Watching the performance of the state's pension manager, CalPers, isn't quite like watching paint dry, but close. It is the largest pension fund in the country--and it has to be given how poorly the state is run up in Sacramento. While it may seem arcane and far away, here is the WSJ's take on why we should watch:
The California Public Employees’ Retirement System returned minus 6.1% for the year ended June 30, the fund said Wednesday. A multiyear downturn could be costly for states, towns and school systems around the country and by extension their residents, leading them to squeeze money from workers, taxpayers or other government services. Calpers’ stock portfolio returned minus 13.1%, while bonds returned minus 14.5%, the pension fund said. (Ed: Private equity made up some of the loss but relying on it is tricky as valuations are being written down left and right.)

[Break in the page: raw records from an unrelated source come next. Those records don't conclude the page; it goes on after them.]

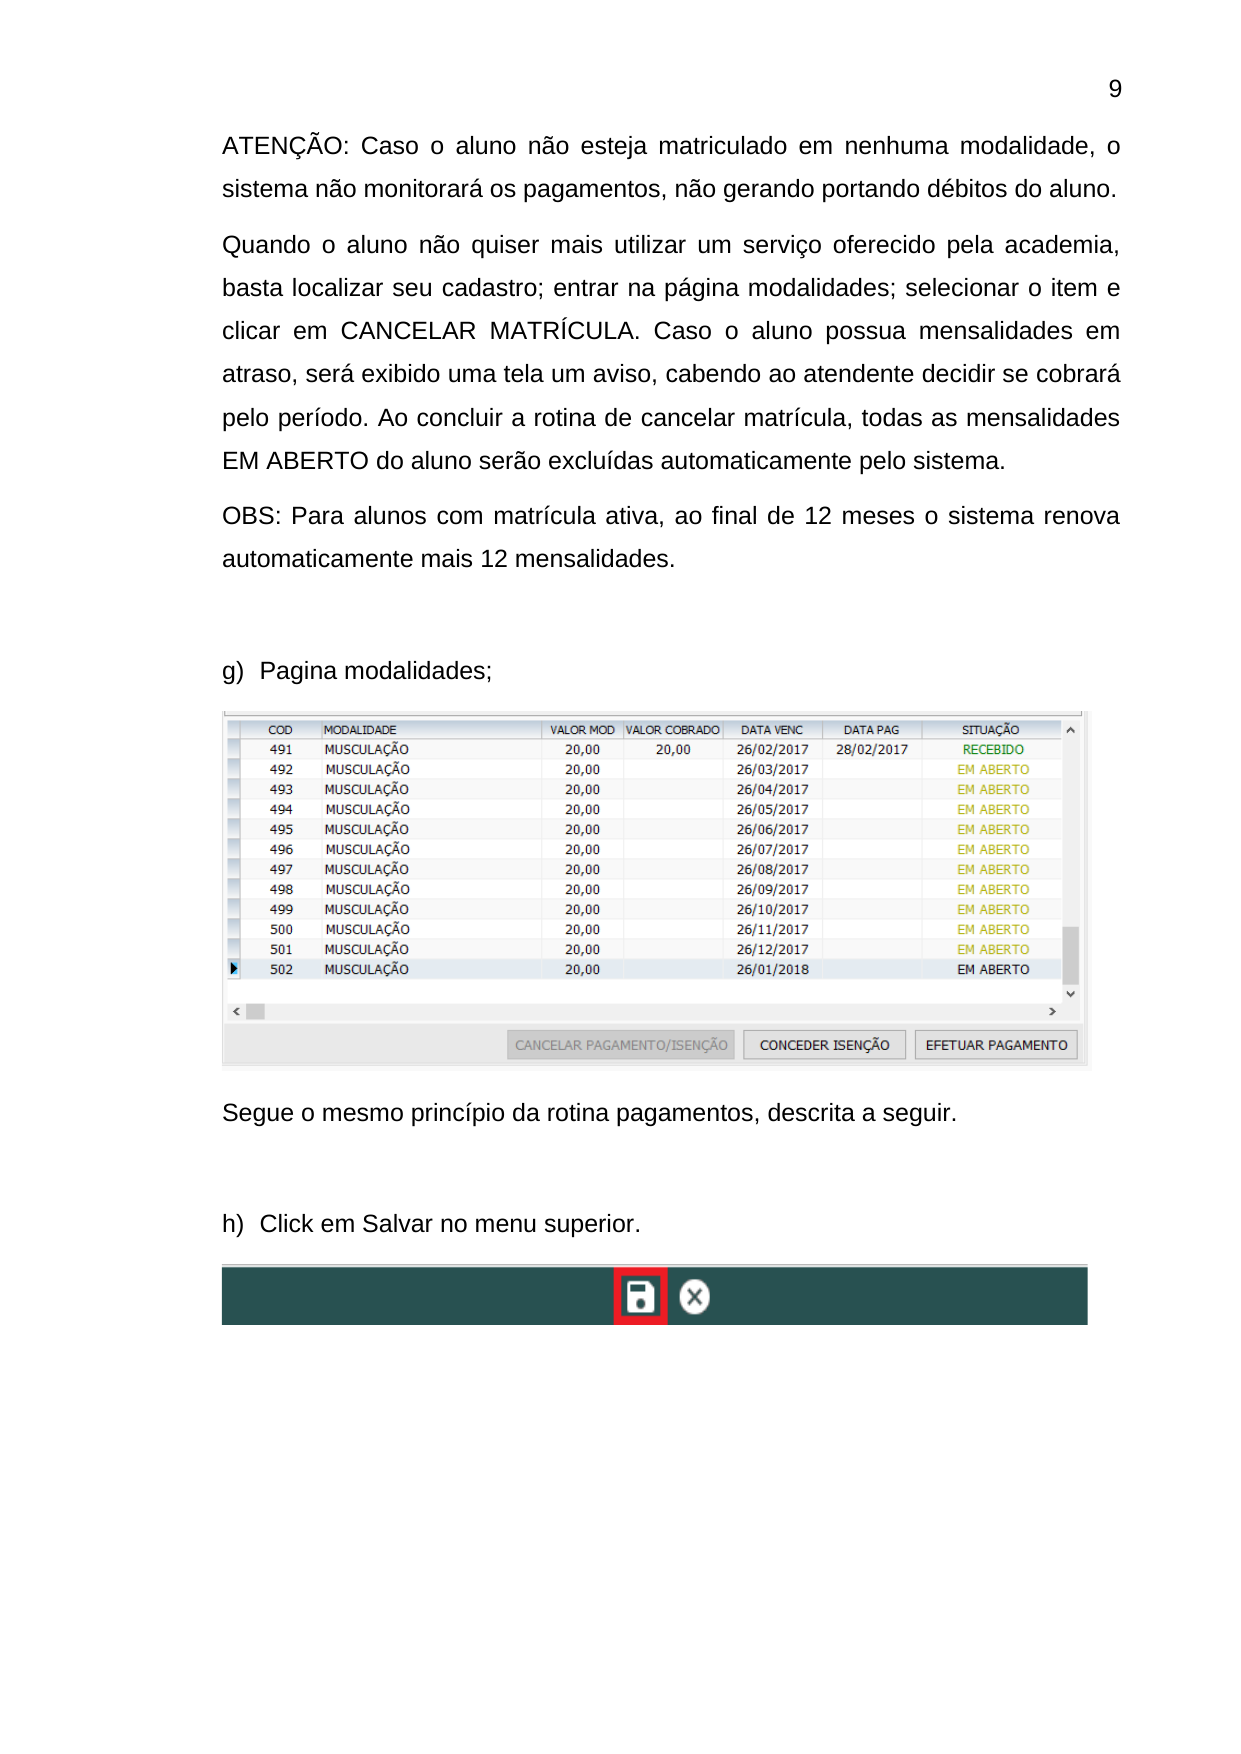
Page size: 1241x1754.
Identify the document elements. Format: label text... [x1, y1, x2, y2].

text Quando o aluno não quiser mais utilizar um serviço oferecido pela academia, basta localizar seu cadastro; entrar na página modalidades; selecionar o item e clicar em CANCELAR MATRÍCULA. Caso o aluno possua mensalidades em atraso, será exibido uma tela um aviso, cabendo ao atendente decidir se cobrará pelo período. Ao concluir a rotina de cancelar matrícula, todas as mensalidades EM ABERTO do aluno serão excluídas automaticamente pelo sistema. [222, 230, 1122, 474]
list Pagina modalidades; [222, 656, 1122, 684]
list Click em Salvar no menu superior. [222, 1209, 1122, 1238]
text Segue o mesmo princípio da rotina pagamentos, descrita a seguir. [177, 1098, 1122, 1126]
text OBS: Para alunos com matrícula ativa, ao final de 12 meses o sistema renova automaticamente mais 12 mensalidades. [222, 501, 1122, 573]
picture [221, 711, 1092, 1071]
picture [221, 1264, 1088, 1325]
text ATENÇÃO: Caso o aluno não esteja matriculado em nenhuma modalidade, o sistema não monitorará os pagamentos, não gerando portando débitos do aluno. [222, 131, 1122, 203]
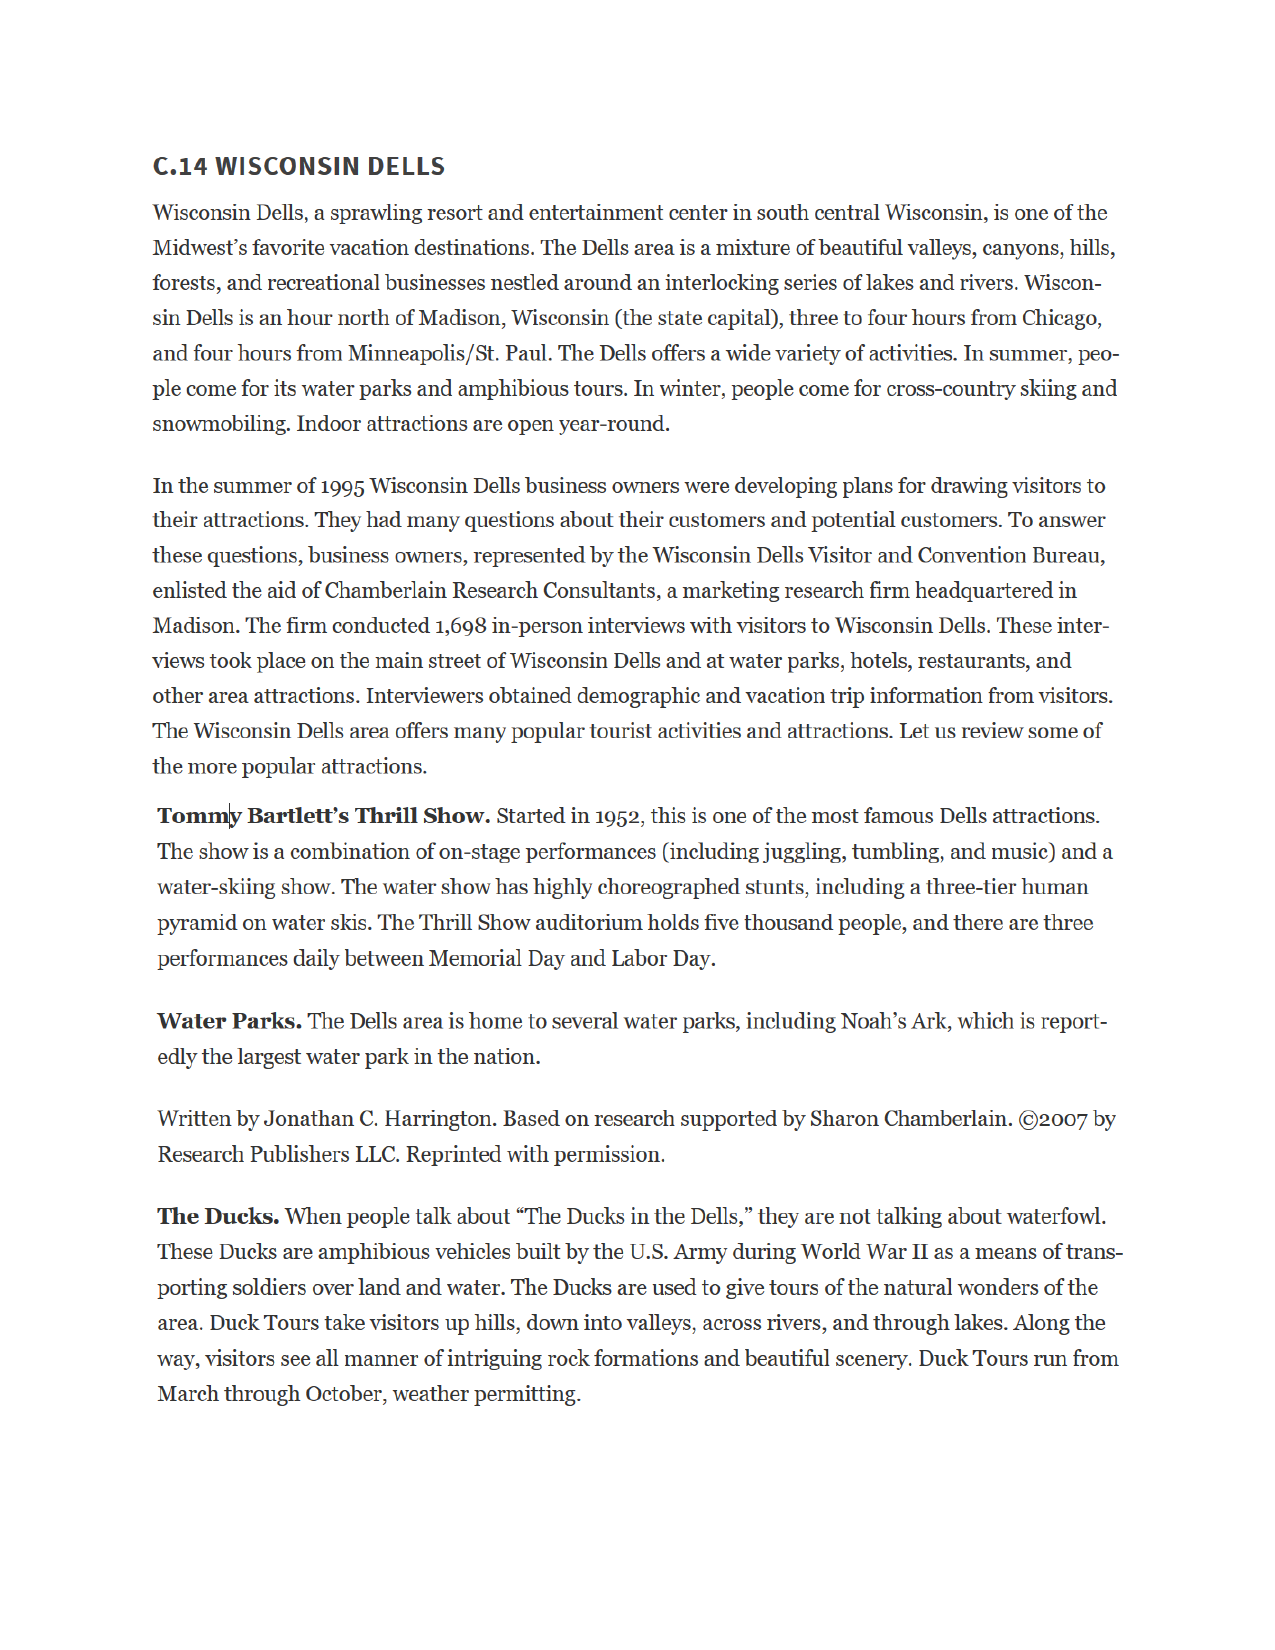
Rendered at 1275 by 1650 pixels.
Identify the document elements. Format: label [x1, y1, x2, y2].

The lackluster return will mean California towns, counties and school districts will face higher annual pension contributions during their 2024 or 2025 fiscal year. U.S. state and local pension funds have accumulated hundreds of billions of dollars since the last financial crisis in 2008, thanks to blockbuster returns from an 11-year bull market. Last year, huge gains in public and private equity markets drove median returns to nearly 27%, a 30-year record.
Some states also topped up their pension coffers with tax revenues from the stimulus-fueled Covid-19 recovery. But all of those gains have been outpaced by the growth in the cost of the benefits that state and local governments have promised.
We shall see what the impact on the city budget is going forward. We have been holding on pretty well -- you can look here for the last update from March. I'll get around to addressing the move to raise local business tax rates in a bit, but Calpers' performance this year highlights the variability and risk associated with being tied so closely to the state.